This seems perfectly acceptable to us too

This is about American practices but still:

When my kids started pre-kindergarten in New York last year, the school issued parents with a long list of items to buy and bring in. This was not, as in state school in Britain, a list of uniform and PE kit requirements but rather necessities including paper towels, glue sticks, a year’s supply of paper plates and plastic cutlery, cups, napkins, board markers, crayons and packing tape. Classroom supplies, in other words.

These donations were discretionary; no one was going to yell at you if you didn’t bring them in. And in the sheer volume of stuff being asked of each parent – for two kids in separate classes, it was way too much to be carried in on a single trip – the tacit understanding was that those who could afford it were providing for those who could not.

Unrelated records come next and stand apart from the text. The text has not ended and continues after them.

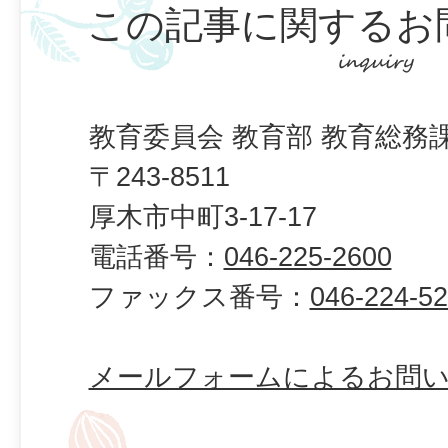
この記事に関するお
教育委員会 教育部 教育総務
〒243-8511
厚木市中町3-17-17
電話番号：
046-225-2600
ファックス番号：
046-224-5
メールフォームによるお問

This seemed to me right and reasonable at the time. The New York education system is as cash-strapped as any and, at least in the small scale, asking affluent parents to help out makes sense.

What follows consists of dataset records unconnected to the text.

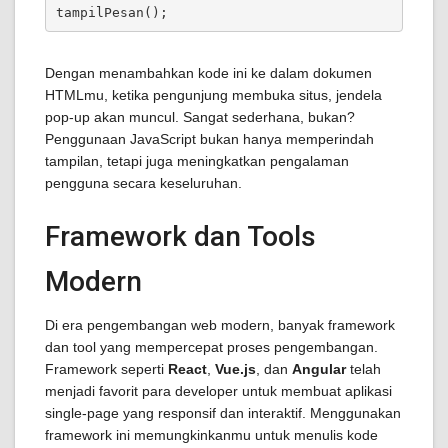
tampilPesan();
Dengan menambahkan kode ini ke dalam dokumen
HTMLmu, ketika pengunjung membuka situs, jendela
pop-up akan muncul. Sangat sederhana, bukan?
Penggunaan JavaScript bukan hanya memperindah
tampilan, tetapi juga meningkatkan pengalaman
pengguna secara keseluruhan.
Framework dan Tools
Modern
Di era pengembangan web modern, banyak framework
dan tool yang mempercepat proses pengembangan.
Framework seperti
React
,
Vue.js
, dan
Angular
telah
menjadi favorit para developer untuk membuat aplikasi
single-page yang responsif dan interaktif. Menggunakan
framework ini memungkinkanmu untuk menulis kode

Think of what the alternative is. A higher education budget. Which will be financed by the progressive system of taxation in use. Which would mean those who can afford it providing for those who cannot. Unless it’s all more moral if the money is collected a gunpoint - the ultimate force behind any system of taxation rather than donation - we don’t see a particular difference.

Except, of course, that this way the educational bureaucracy doesn’t get a slice of the budget. Perhaps it’s that which makes the direct donation something to abhor?